Con Marco e Luca è stato considerato uno dei “vangeli sinottici”, un termine col quale
si vuole suggerire – attraverso lo “sguardo
d’insieme” (in greco, “sinossi”)
– una serie di paralleli e convergenze presenti nei «tre» testi e dovuti a
fonti comuni. Tuttavia ciascun evangelista ha una sua prospettiva, segue un suo
progetto, disegna un suo ritratto della figura di Cristo, risponde alle
esigenze della comunità cui indirizza il racconto. Per Matteo si pensa a
destinatari di origine ebraica convertiti al Cristianesimo, legati ancora alle loro
radici, ma spesso in tensione con gli ambiti da cui provenivano.
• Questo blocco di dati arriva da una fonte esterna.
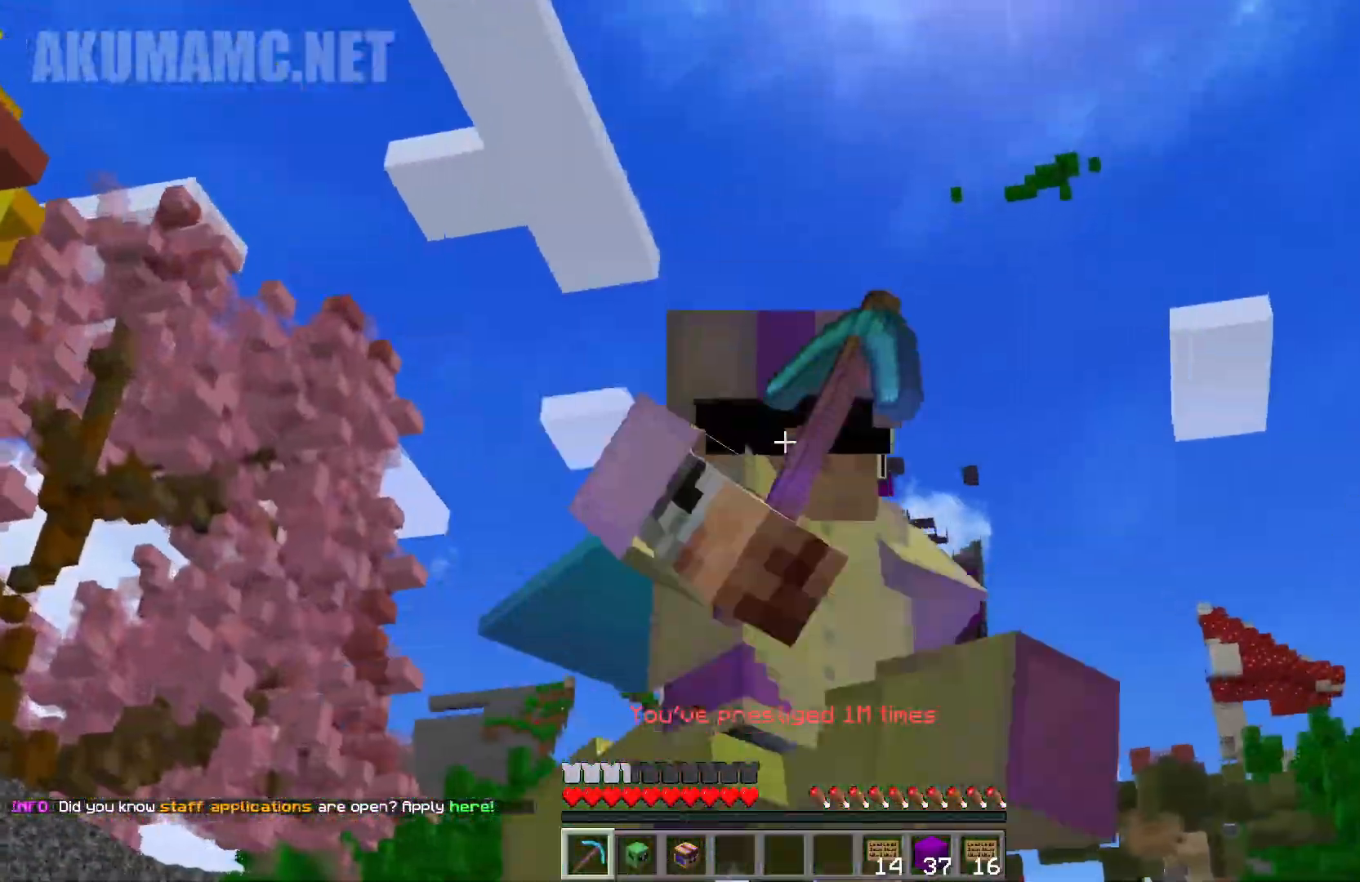
{"keys": ["a", "w"], "mouse": ["left"], "events": []}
Si spiega, così, la ricchezza delle citazioni, delle allusioni e
dei rimandi all’Antico Testamento nel vangelo di Matteo. In questa linea si può
interpretare il rilievo dato ai primi cinque libri biblici – conosciuti come Pentateuco o Torah – e che costituiscono la legge per eccellenza.
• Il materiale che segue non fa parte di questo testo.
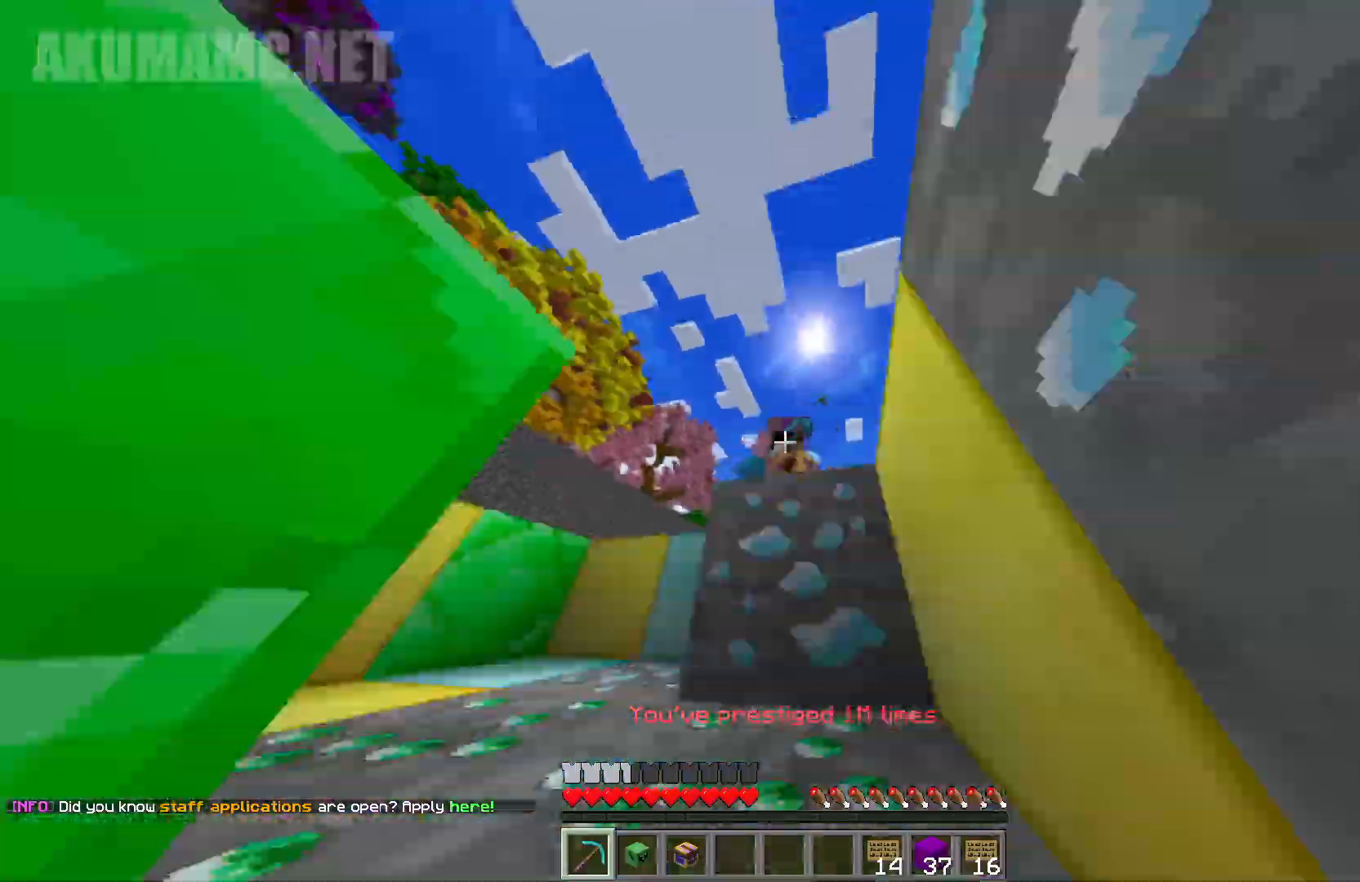
{"keys": ["a", "w"], "mouse": ["left"], "events": []}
Gli insegnamenti di Gesù sono
raccolti in «cinque» grandi discorsi: il primo ha come sfondo un monte –
ed è perciò chiamato il “Discorso della Montagna” (cap. 5-7) – e può essere interpretato in
riferimento al Sinai: Cristo non è venuto ad abolire la legge di Mosè ma a
portarla a pienezza.
Il regno di Dio
è il tema centrale della predicazione e dell’azione di Gesù. Nel secondo
discorso, detto “Missionario” (cap. 10), il regno è annunziato, accolto e rifiutato. Nel
terzo, il discorso in “Parabole” (cap. 13), il regno è descritto nella sua crescita lenta
ma inarrestabile nella storia. Nel quarto discorso “Comunitario” (cap. 18) è la Chiesa –
un argomento caro a Matteo – che diventa il segno del regno durante il cammino
della storia, nell’attesa che esso giunga a pienezza nella salvezza finale (quinto
discorso “Escatologico”, cap.24). Un grandioso abbozzo della storia di Cristo,
della Chiesa e del regno: questa è la meta dell’opera matteana.